Si la fonction d’un titre est de condenser à lui seul le contenu d’une exposition ou d’en résumer l’esprit, The title as the curator’s art piece a de quoi donner du fil à retordre. Cet énoncé - qui résonne comme un statement conceptuel pur jus - est une oeuvre de Stefan Bru?ggemann, artiste mexicain basé à Londres, qui élabore depuis quelques années une liste de titres d'expositions (Show Titles) qu’il met à la libre disposition de tous. A l’examiner de plus près, ce titre qui se contredit pourrait servir d’amorce à bien des syllogismes ; il nous semble pourtant plus pertinent de le considérer sous son aspect “fonctionnel“, non en tant qu’énoncé mais pour sa valeur d’oeuvre. De fait, les Show Titles sont des pièces latentes, au sens où elles n‘existent en tant que titre que si l’on s’en sert ; dés lors qu’elles sont “activées” par un tiers, elles n’appartiennent plus tout à fait entièrement à l’artiste et deviennent en quelque sorte collaboratives. C’est précisément en raison de leur nature complexe ou de leur statut fluctuant que les oeuvres de cette exposition ont été réunies: la manière dont elles se définissent par rapport à un usage ou un environnement, leur positionnement/déplacement vis à vis d’un contexte qui est celui de l’histoire de l’art ou de la tradition picturale, ou encore la façon dont elles échappent parfois à leur créateur…en quelque sorte, leur dimension “existentielle”.
Ainsi, les définitions/ méthodes de Claude Rutault - toiles peintes de la même couleur que le mur sur lequel elles sont accrochées - intègrent par essence la possibilité d’exister dans une infinité de réalisations, indépendamment de la volonté de l'artiste, mais dans la limite d’un énoncé qui leur est immanent. De même, les Mailed Paintings de Karin Sander - toiles vierges envoyées à des galeries - résultent d’un processus qui échappe totalement à l’artiste, à la différence près que leur forme finale est totalement imprévisible et réserve parfois d’heureuses surprises. Qui aurait soupçonné la poste capable de produire des ready-mades qui ressemblent à des Mondrian ou des Fontana ? Si la toile en tant que support joue un rôle central dans les oeuvres de Rutault et Sander, il en est tout autrement dans le travail de Miguel-Angel Molina. Ce dernier aborde la peinture pour ce qu’elle est, à savoir un matériau avec des qualités spécifiques, et crée des pièces comme les Peintures en forme de flaque de peinture qui se distinguent par leur caractère à la fois primitif et sophistiqué; ce faisant, et de manière paradoxale, il tend à faire glisser la peinture - en tant que genre – du côté de la sculpture.
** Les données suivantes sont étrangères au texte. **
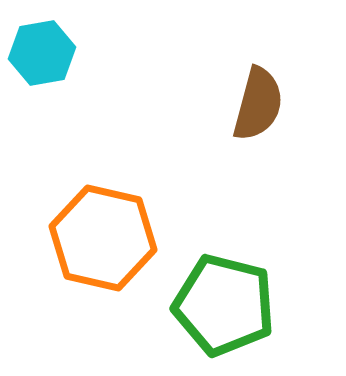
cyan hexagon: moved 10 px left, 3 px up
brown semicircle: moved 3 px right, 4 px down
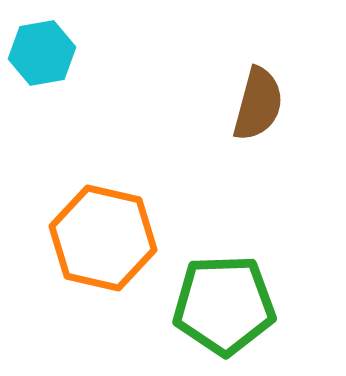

Plus distanciée, l’approche d’Isabelle Le Minh est d’ordre méta-artistique. En inventoriant et classant des milliers d’oeuvres d’artistes qu’elle définit en quelques mots, elle montre que toute tentative de verbalisation aboutit fatalement à des approximations. Orchestré dans une installation ludique (Listing/détail), son travail souligne l’absurdité de toute entreprise qui viserait à réduire une oeuvre à une simple définition.
Quant aux pièces de Yann Sérandour (Titled (Art as Idea as Idea) [Kosuth]) et Jill Miller (I am Making Art Too), elles réactualisent l’une et l ‘autre les propositions de deux pères de l’art conceptuel, respectivement Joseph Kosuth et John Baldessari. Bien que d’apparence tautologique, ces pièces fonctionnent selon le principe du feedback, un “retour à l’envoyeur” qui, en modifiant et déplaçant l’oeuvre originale dans un autre contexte, provoque un accroissement de sens. Certes, en “remixant” et en se glissant dans la vidéo de John Baldessari (I am Making Art), Jill Miller fait de ce “père” son pair et fait de l’art aussi… tout comme les autres artistes de l‘exposition, et même le curateur, s’il faut en croire le Show Title #347 de Stefan Bru?ggemann : The title as the curator’s art piece.